5 Ways to Keep Your Home or Office WiFi Secure

Are you trying to improve your WiFi security? WiFi security is a hot topic as wireless networking opens up a whole new set of possible attacks when you compare them to a wired network infrastructure. There are ways you can secure your WiFi network, even if you are not the most technical individual in the world.

1. Start With a Strong Password and Rotate

The first step to ensuring you have a secure WiFi network is to start with the password. When you use a password on a WiFi network that is weak, you are guaranteeing a network compromise at one point.
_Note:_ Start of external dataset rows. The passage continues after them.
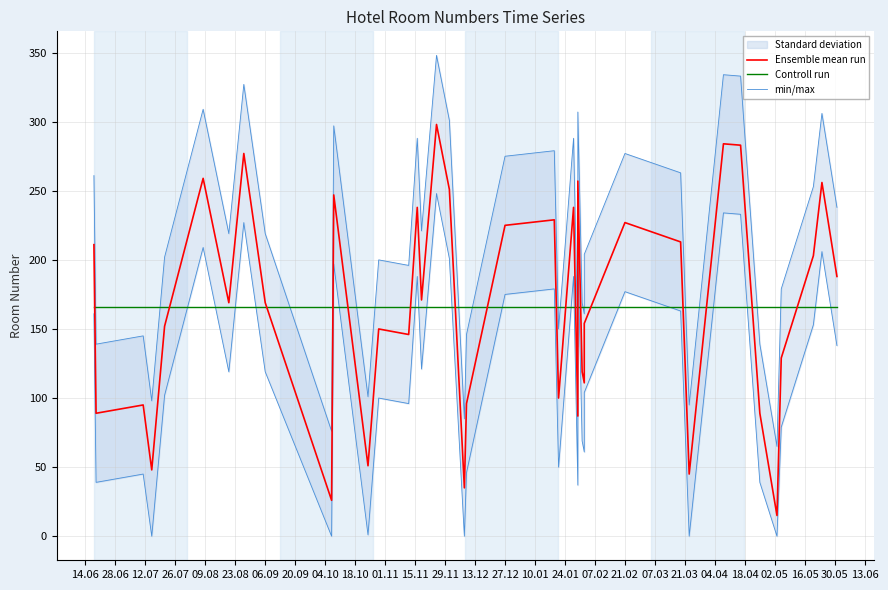

Reading left to right, what are all the values shown in this chart?

num_hab: 2022-07-15=48	2022-11-25=298	2023-03-19=213	2023-05-03=15	2022-10-24=51	2023-05-20=203	2023-04-25=89	2022-08-27=277	2023-04-16=283	2023-01-28=238	2022-12-08=35	2023-02-02=111	2023-01-30=87	2023-02-02=154	2022-12-27=225	2022-10-07=26	2023-01-30=257	2022-07-21=152	2023-05-05=129	2022-11-12=146	2023-05-31=188	2022-11-18=171	2023-05-24=256	2023-03-23=45	2022-07-11=95	2023-01-21=100	2022-10-29=150	2022-11-16=238	2022-10-08=247	2022-06-18=211	2023-02-01=119	2022-12-01=251	2022-12-09=96	2022-08-20=169	2022-06-19=89	2023-01-19=229	2022-09-06=169	2022-08-08=259	2023-04-08=284	2023-02-21=227
num_hab_std_upper: 2022-07-15=98	2022-11-25=348	2023-03-19=263	2023-05-03=65	2022-10-24=101	2023-05-20=253	2023-04-25=139	2022-08-27=327	2023-04-16=333	2023-01-28=288	2022-12-08=85	2023-02-02=161	2023-01-30=137	2023-02-02=204	2022-12-27=275	2022-10-07=76	2023-01-30=307	2022-07-21=202	2023-05-05=179	2022-11-12=196	2023-05-31=238	2022-11-18=221	2023-05-24=306	2023-03-23=95	2022-07-11=145	2023-01-21=150	2022-10-29=200	2022-11-16=288	2022-10-08=297	2022-06-18=261	2023-02-01=169	2022-12-01=301	2022-12-09=146	2022-08-20=219	2022-06-19=139	2023-01-19=279	2022-09-06=219	2022-08-08=309	2023-04-08=334	2023-02-21=277
num_hab_std_lower: 2022-07-15=0	2022-11-25=248	2023-03-19=163	2023-05-03=0	2022-10-24=1	2023-05-20=153	2023-04-25=39	2022-08-27=227	2023-04-16=233	2023-01-28=188	2022-12-08=0	2023-02-02=61	2023-01-30=37	2023-02-02=104	2022-12-27=175	2022-10-07=0	2023-01-30=207	2022-07-21=102	2023-05-05=79	2022-11-12=96	2023-05-31=138	2022-11-18=121	2023-05-24=206	2023-03-23=0	2022-07-11=45	2023-01-21=50	2022-10-29=100	2022-11-16=188	2022-10-08=197	2022-06-18=161	2023-02-01=69	2022-12-01=201	2022-12-09=46	2022-08-20=119	2022-06-19=39	2023-01-19=179	2022-09-06=119	2022-08-08=209	2023-04-08=234	2023-02-21=177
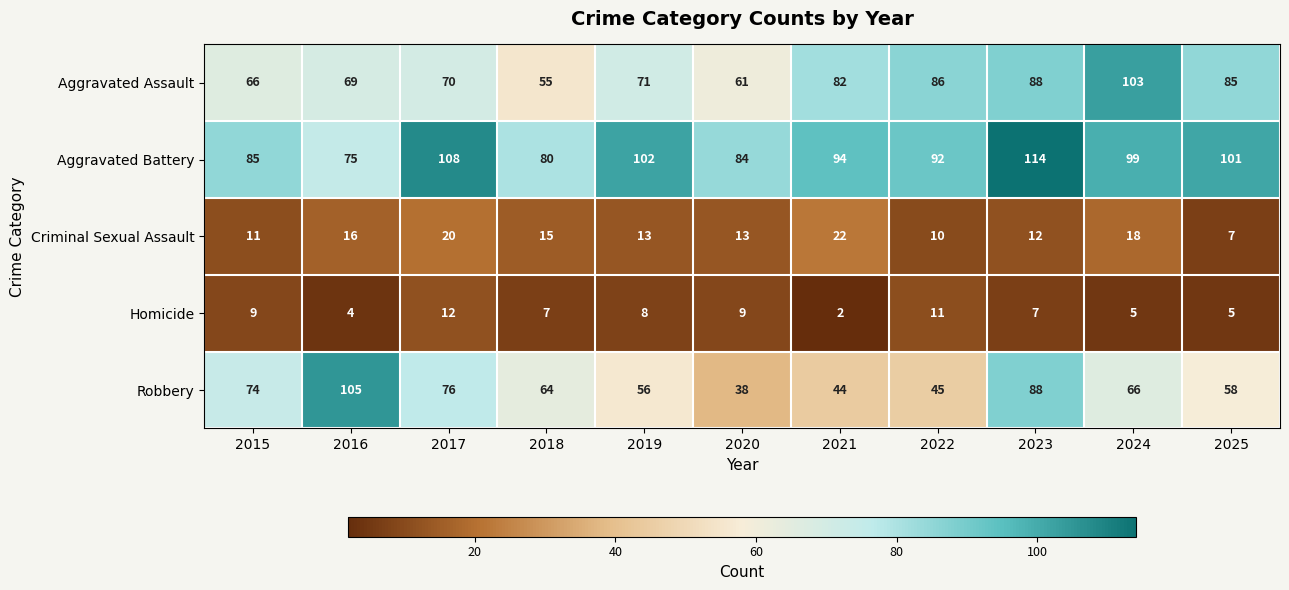

Read the Robbery value at 2020, to the nearest 10.

40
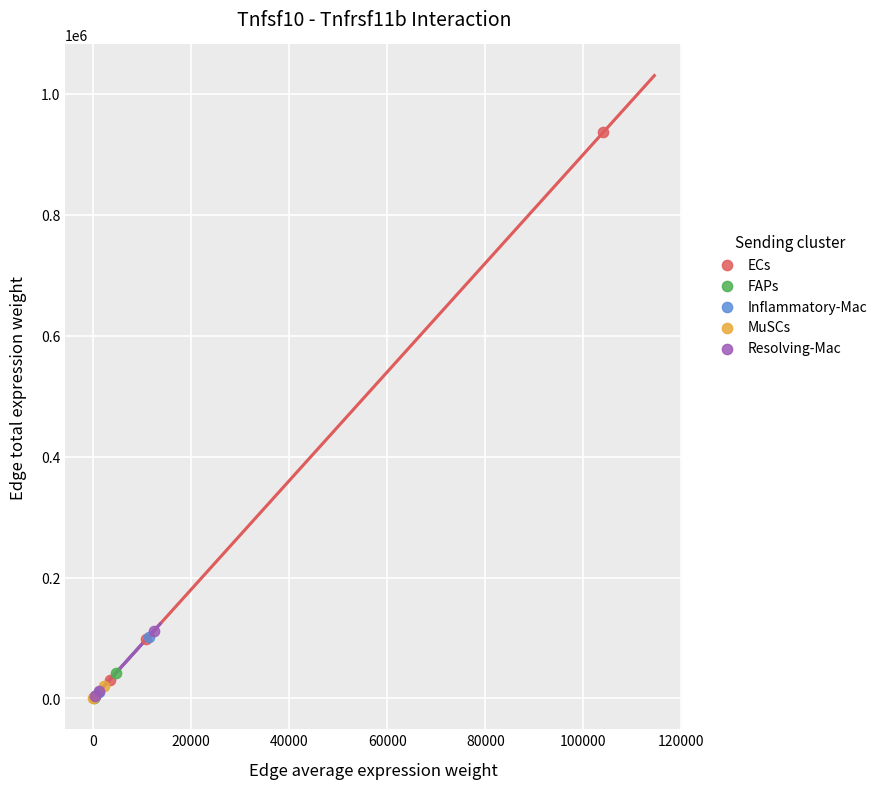

What are all the series names shown in the legend?

ECs, FAPs, Inflammatory-Mac, MuSCs, Resolving-Mac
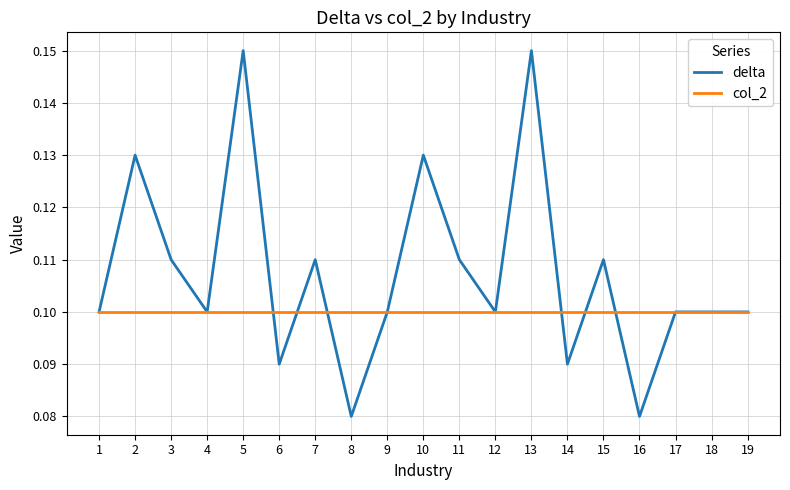

The value of delta at 17 is 0.1. True or false?

True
You want to go with a password that is unique. Use a range of characters including upper and lower-case letters, numeric values, as well as special characters. The more complex the password, the harder it will be for attackers to get through it. Once you have your complex password set up, get into a routine of rotating it on a regular basis. That password, which is going to be around 20-characters in length, needs swapping out every few months. Even though it can be annoying having to remember a new password, it will help ensure that the password does not fall into the wrong hands.

2. Router Admin Settings

Do you know what your administration credentials are for your router? When you have these credentials, you have the ability to log onto the router’s console and change settings, turn off password requirements, and more. When you first buy a router, most manufacturers will ship the router with default administrative credentials. This could be something as simple as “admin” for the username with “password” as the password. You want to change the administrative credentials. If you do not swap what were the default credentials, you expose yourself to attackers.

3. Change the SSID

The SSID is a unique identifier for your network router. When manufacturers create routers, they ship them with default settings. Based on these settings, including the default name of the SSID, hackers can learn things about routers and their vulnerabilities.

You want to take the time to change the SSID of your router. Be sure that the SSID does not allow a hacker to figure out the manufacturer or even the model number of the router. You want to go with a bland SSID. Try not to use offensive language, political claims, or anything that would provoke someone to want to attack your network.

4. Keep the Router Updated

You need to be sure your router is always up to date. The manufacturer of your router will be updating the firmware, and you need to be doing your part by taking advantage of these pushed updates. When you have your set schedule to update your WiFi password, take the time to also check for router firmware updates. If the console of your router does not have an option to check for updates, put in the time to research on the router manufacturer’s website.

5. Stay Up To Date In the News

One of the last things you can do for yourself is to stay up to date in the news. When you see news about a new and major virus attack or an exploit, it means your router will be having a firmware update soon to address the concern, especially if it shares the same vulnerability. The more you are aware of trends in the industry, the more you can stay protected.